For years now, marginalisation of disabled athletes in Uganda has been eating into the country’s competitive edge. So much that last month, the Uganda National Paralympic Committee (UNPC) petitioned Parliament, vouching for more support for the nation’s disabled athletes.
“The government’s perception towards persons with disability is not good. The funding is inadequate and we depend on our partners just to get by,” says Bumali Mpindi, the president of the committee.
A few days ago, Parliament granted their motion. But with the Commonwealth Games just two months away and preparations for the Ugandan Paralympic front crawling at a snail’s pace – is it a little too late?
The answer lies with an old adage – success is always served to the better prepared, and unfortunately, they are not.
Kyomukamah, 25, disabled athlete, whose speciality is wheel chair basketball and power lifting, has experienced this first hand.
“I am not participating in the Paralympics this year because I’m not classified,” he says.
However, telling his predicament without sourcing out its roots does not give deeper insight.
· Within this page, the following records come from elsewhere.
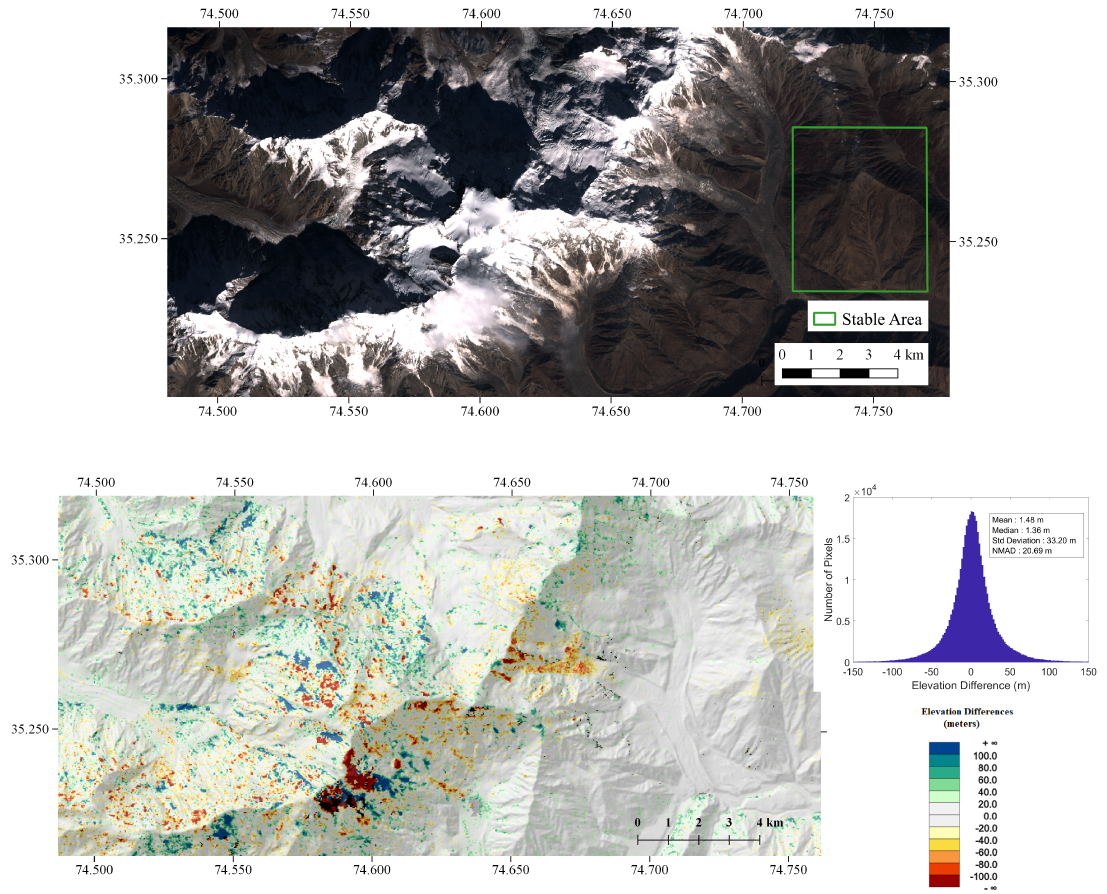
Figure 13. Elevation Differences between ALOS and PlanetScope DEM over Nanga Parbat: ( Top ) Sentinel Image of the area; and ( Bottom ) elevation differences along with the statistics.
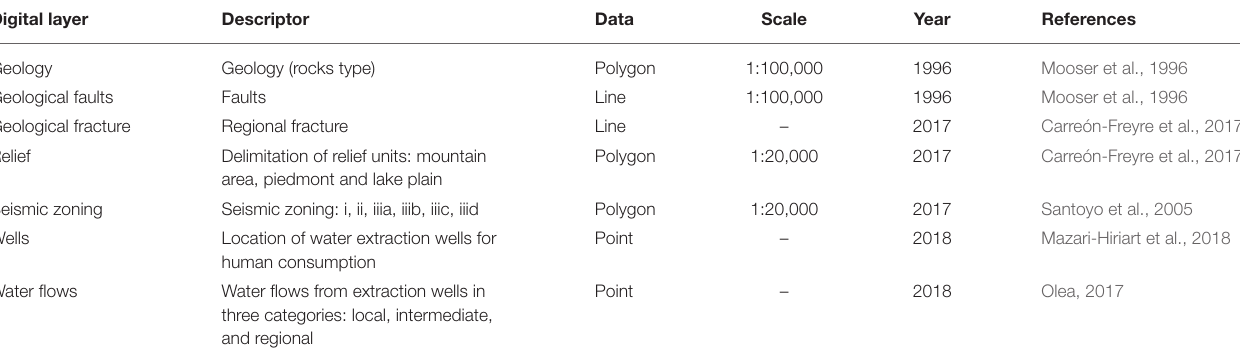
TABLE 1 | Mexico City’s spatial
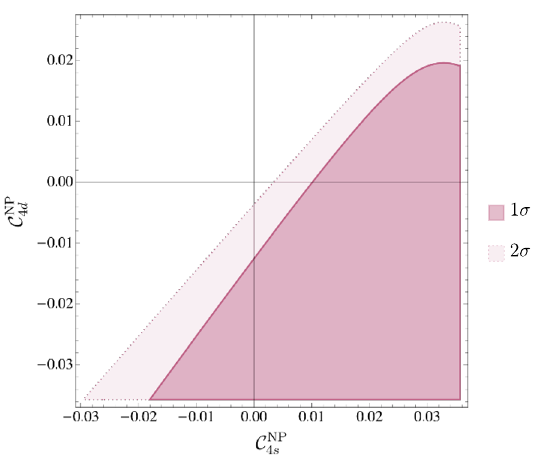
Figure 2 . 1 σ and 2 σ CL regions from L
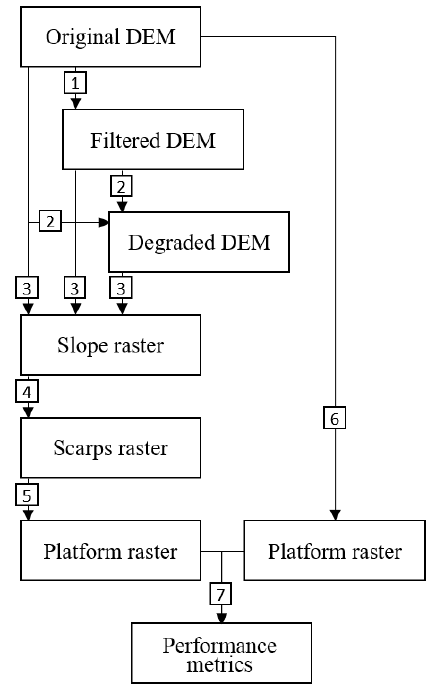
Figure 1. Flow chart showing the overall structure of the TIP method and its validation. Each object (rectangle) is obtained by im- plementing a routine (square), numbered as follows: 1. implemen- tation of a Wiener filter (optional); 2. subsampling by average value (optional); 3. calculation of slope by fitting a second-order polyno- mial surface; 4. scarp identification by routing; 5. platform identi- fication by dispersion; 6. manual digitisation of a marsh platform; 7. comparison of the objectively detected platform to the manually digitised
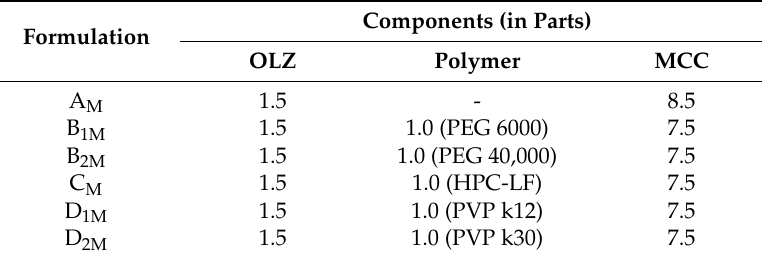
Table 4. Formulations considered in the manufacture of pellets 1 .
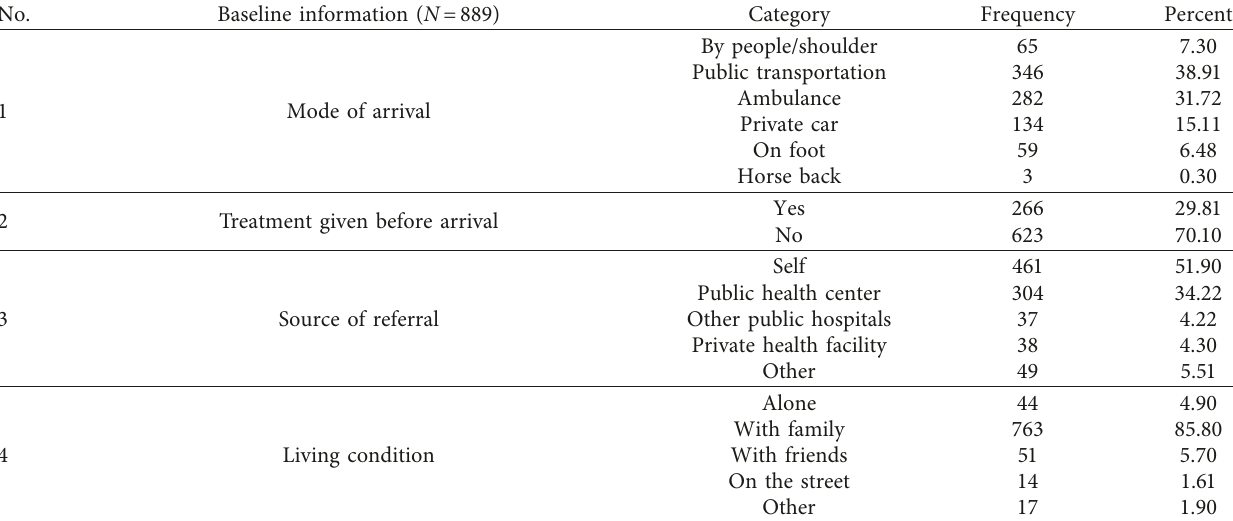
Table 2: Distribution of emergency patients by their baseline information, Nekemte, Ethiopia, 2017.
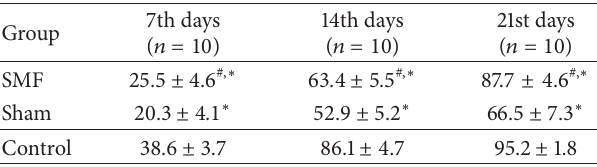
Table 1: Comparison of wound healing rate between three groups ( 𝑥 ± 𝑠 ,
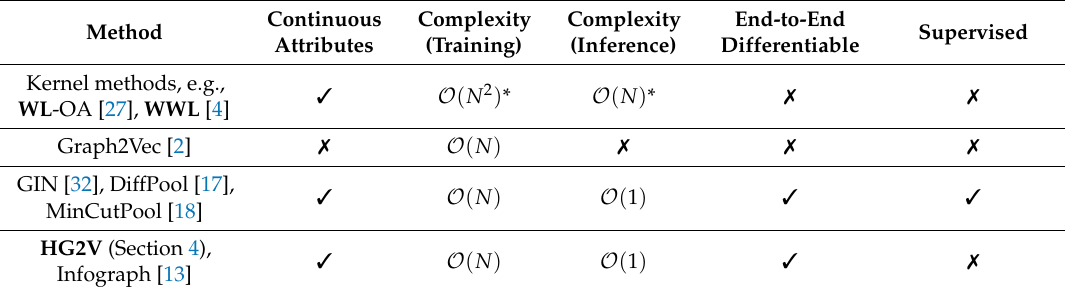
Table 1. Key properties of methods (related or proposed) for graph embedding. N is the number of graphs. Symbol (cid:55) for complexity (inference) means the method is transductive (and not inductive) and one needs to use the same time as for training. Symbol (cid:51) for supervised means labels are required to learn a representation (by back-propagating classification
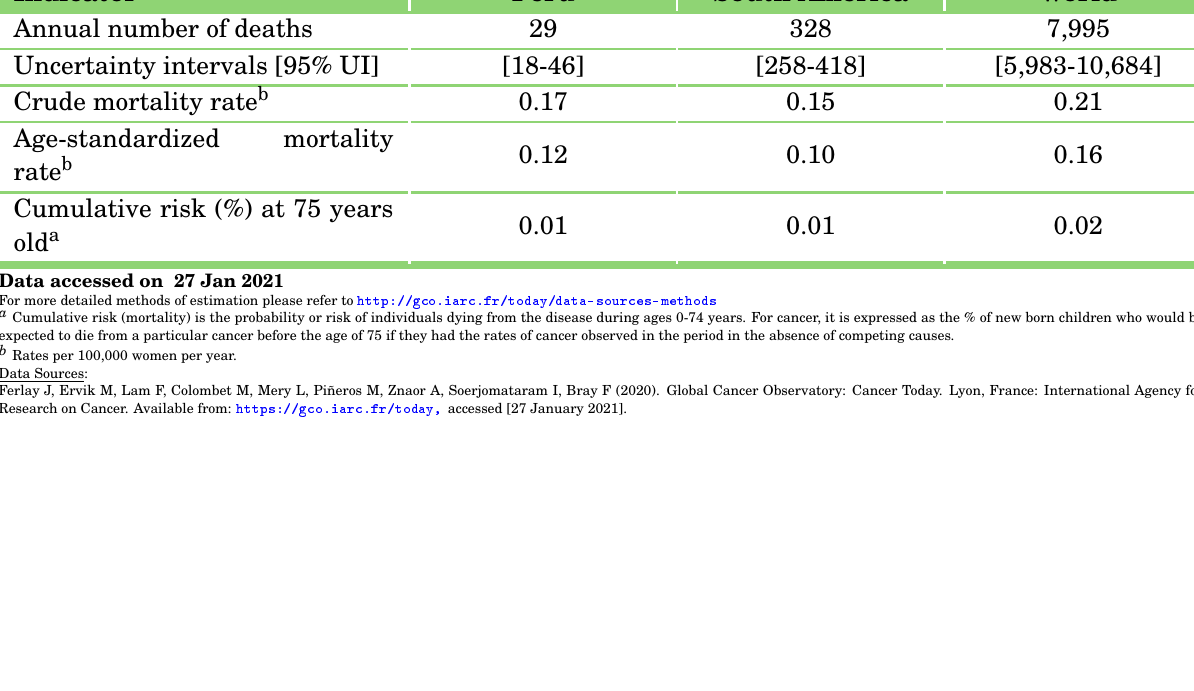
Table 12: Vaginal cancer mortality in Peru (estimates for 2020) Indicator Peru South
The best way to tell Kyomukamah story and dreams is to go back to the beginning.
At the age of two, while staying with his parents in Rukungiri, Kyomukamah was afflicted by polio and by three, his right leg was crippled.
It was at that time that his father passed on, leaving behind his peasant mother to look after him. Unfortunately, without the father, his mother struggled to sustain Kyomukamah since theirs was a poor family.
“I was sent to Kampala to stay with my brother George who took on my education and day-to-day care,” he narrates.
As he grew into the lanky bearded man he is today, he struggled on clutches at every task taken on, including failing to finish his diploma in Journalism due to lack of tuition.
By then, his brother had told him that he could not afford paying his fees any farther as responsibilities in his docket had overwhelmed him.
Pursuing a passion
Beaten into a corner with nothing to do, he resorted to pursuing his passion for sport, picking on his two favourite disciplines; wheel chair basketball and power lifting.
However, he was soon to discover that even passion in this life carried a cost, and one that he would grapple with to date.
“I do not have money to purchase standard wheel chairs or use the training facilities in town,” he says. “The total cost of a wheel chair is about Shs7m. So we improvised to cover the lack of proper training equipment.
“We had to borrow the wheel chairs from the National Council of Sports. However, they are not standard sports chairs since they are like hospital wheel chairs. They are difficult to use when engaging in the sport,” he explains.
In 2012, he reached out to the Uganda National Paralympics Committee for assistance for his training. Unfortunately, the body was suffering the same capacity woes, barely able to carry its own weight.
With an annual Shs10m funding from government intended for administrative and training costs, the committee that requires about Shs200m to run smoothly has failed to cater for training for its athletes on a countrywide scale – let alone in Kampala.Note that the 2013/14 government budget for Sport is about Shs1b.
“Training has been confined to Kampala. We are currently struggling to reach upcountry places because of limited resources,” he says.
Winning accolades despite challenges
However, despite the bottlenecks, Ugandan paralympians have fared well in international competitions.
A testament to this is the medal haul paralympians have accumulated through competitions.